Bayes has access to ASN metadata now. Had to move processing from parsed_metadata to extract_metadata, so it happens before Bayes tokenizes. Sending trunk/lib/Mail/SpamAssassin/Plugin/ASN.pm Sending trunk/lib/Mail/SpamAssassin.pm Transmitting file data ..done Committing transaction... Committed revision 1888576.
As I understand it the default is using a DNS look-up to get the ASN information. So what happens when sa-learn runs? Does the look-up get repeated? If it doesn't the ASN tokens will come only from auto-training with no possibility of correction.
DNS is only used for ASN if GeoIP is not available.

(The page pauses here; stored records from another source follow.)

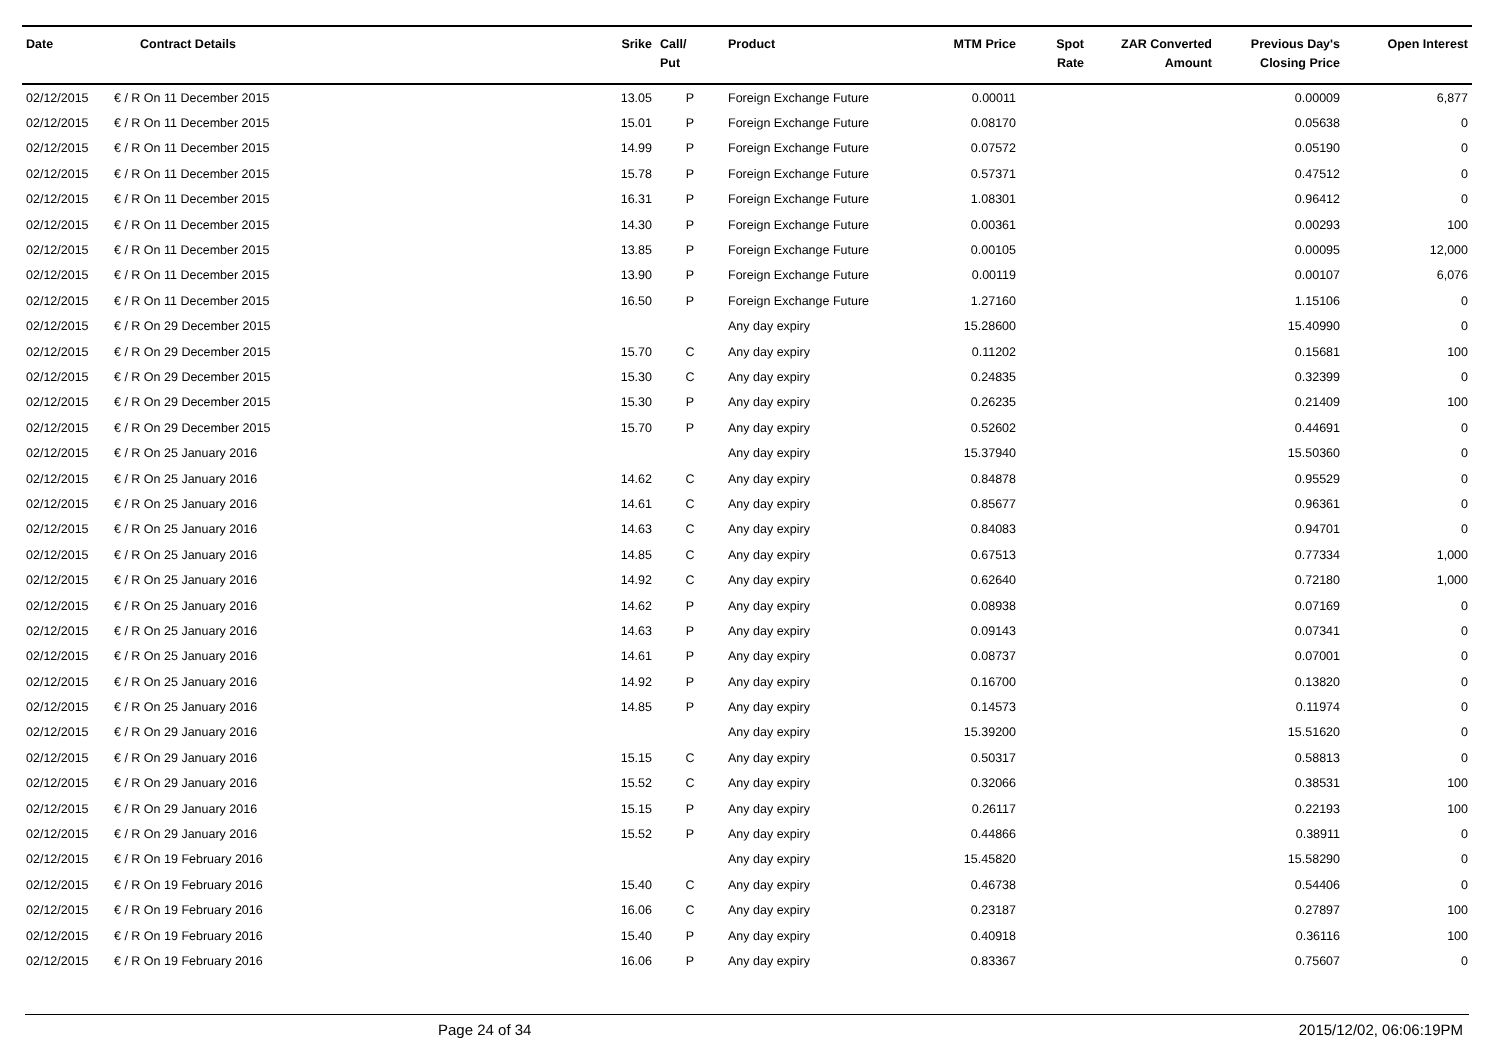| Date | Contract Details | Srike | Call/ Put | Product | MTM Price | Spot Rate | ZAR Converted Amount | Previous Day's Closing Price | Open Interest |
| --- | --- | --- | --- | --- | --- | --- | --- | --- | --- |
| 02/12/2015 | € / R On 11 December 2015 | 13.05 | P | Foreign Exchange Future | 0.00011 | | | 0.00009 | 6,877 |
| 02/12/2015 | € / R On 11 December 2015 | 15.01 | P | Foreign Exchange Future | 0.08170 | | | 0.05638 | 0 |
| 02/12/2015 | € / R On 11 December 2015 | 14.99 | P | Foreign Exchange Future | 0.07572 | | | 0.05190 | 0 |
| 02/12/2015 | € / R On 11 December 2015 | 15.78 | P | Foreign Exchange Future | 0.57371 | | | 0.47512 | 0 |
| 02/12/2015 | € / R On 11 December 2015 | 16.31 | P | Foreign Exchange Future | 1.08301 | | | 0.96412 | 0 |
| 02/12/2015 | € / R On 11 December 2015 | 14.30 | P | Foreign Exchange Future | 0.00361 | | | 0.00293 | 100 |
| 02/12/2015 | € / R On 11 December 2015 | 13.85 | P | Foreign Exchange Future | 0.00105 | | | 0.00095 | 12,000 |
| 02/12/2015 | € / R On 11 December 2015 | 13.90 | P | Foreign Exchange Future | 0.00119 | | | 0.00107 | 6,076 |
| 02/12/2015 | € / R On 11 December 2015 | 16.50 | P | Foreign Exchange Future | 1.27160 | | | 1.15106 | 0 |
| 02/12/2015 | € / R On 29 December 2015 | | | Any day expiry | 15.28600 | | | 15.40990 | 0 |
| 02/12/2015 | € / R On 29 December 2015 | 15.70 | C | Any day expiry | 0.11202 | | | 0.15681 | 100 |
| 02/12/2015 | € / R On 29 December 2015 | 15.30 | C | Any day expiry | 0.24835 | | | 0.32399 | 0 |
| 02/12/2015 | € / R On 29 December 2015 | 15.30 | P | Any day expiry | 0.26235 | | | 0.21409 | 100 |
| 02/12/2015 | € / R On 29 December 2015 | 15.70 | P | Any day expiry | 0.52602 | | | 0.44691 | 0 |
| 02/12/2015 | € / R On 25 January 2016 | | | Any day expiry | 15.37940 | | | 15.50360 | 0 |
| 02/12/2015 | € / R On 25 January 2016 | 14.62 | C | Any day expiry | 0.84878 | | | 0.95529 | 0 |
| 02/12/2015 | € / R On 25 January 2016 | 14.61 | C | Any day expiry | 0.85677 | | | 0.96361 | 0 |
| 02/12/2015 | € / R On 25 January 2016 | 14.63 | C | Any day expiry | 0.84083 | | | 0.94701 | 0 |
| 02/12/2015 | € / R On 25 January 2016 | 14.85 | C | Any day expiry | 0.67513 | | | 0.77334 | 1,000 |
| 02/12/2015 | € / R On 25 January 2016 | 14.92 | C | Any day expiry | 0.62640 | | | 0.72180 | 1,000 |
| 02/12/2015 | € / R On 25 January 2016 | 14.62 | P | Any day expiry | 0.08938 | | | 0.07169 | 0 |
| 02/12/2015 | € / R On 25 January 2016 | 14.63 | P | Any day expiry | 0.09143 | | | 0.07341 | 0 |
| 02/12/2015 | € / R On 25 January 2016 | 14.61 | P | Any day expiry | 0.08737 | | | 0.07001 | 0 |
| 02/12/2015 | € / R On 25 January 2016 | 14.92 | P | Any day expiry | 0.16700 | | | 0.13820 | 0 |
| 02/12/2015 | € / R On 25 January 2016 | 14.85 | P | Any day expiry | 0.14573 | | | 0.11974 | 0 |
| 02/12/2015 | € / R On 29 January 2016 | | | Any day expiry | 15.39200 | | | 15.51620 | 0 |
| 02/12/2015 | € / R On 29 January 2016 | 15.15 | C | Any day expiry | 0.50317 | | | 0.58813 | 0 |
| 02/12/2015 | € / R On 29 January 2016 | 15.52 | C | Any day expiry | 0.32066 | | | 0.38531 | 100 |
| 02/12/2015 | € / R On 29 January 2016 | 15.15 | P | Any day expiry | 0.26117 | | | 0.22193 | 100 |
| 02/12/2015 | € / R On 29 January 2016 | 15.52 | P | Any day expiry | 0.44866 | | | 0.38911 | 0 |
| 02/12/2015 | € / R On 19 February 2016 | | | Any day expiry | 15.45820 | | | 15.58290 | 0 |
| 02/12/2015 | € / R On 19 February 2016 | 15.40 | C | Any day expiry | 0.46738 | | | 0.54406 | 0 |
| 02/12/2015 | € / R On 19 February 2016 | 16.06 | C | Any day expiry | 0.23187 | | | 0.27897 | 100 |
| 02/12/2015 | € / R On 19 February 2016 | 15.40 | P | Any day expiry | 0.40918 | | | 0.36116 | 100 |
| 02/12/2015 | € / R On 19 February 2016 | 16.06 | P | Any day expiry | 0.83367 | | | 0.75607 | 0 |
Page 24 of 34 2015/12/02, 06:06:19PM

In reality Bayes can't even use any DNS based data, since tokenizing is done mere moments after async DNS is launched (dns prio -100, bayes -90). There is no time to wait for actual replies. Sa-learn doesn't even seem to harvest DNS replies, if some plugin decided to query stuff. I guess all this was the reason for docs saying that network lookups are not used even without -L. In the commit you see I blocked ASN from sending DNS needlessly when learning, for some reason it was the only one that did. Now thinking about it, I guess sa-learn -L should be made a default option.. not sure what kind of network based test would even produce usable Bayes data. ASN and any similar static data should be queried from local database.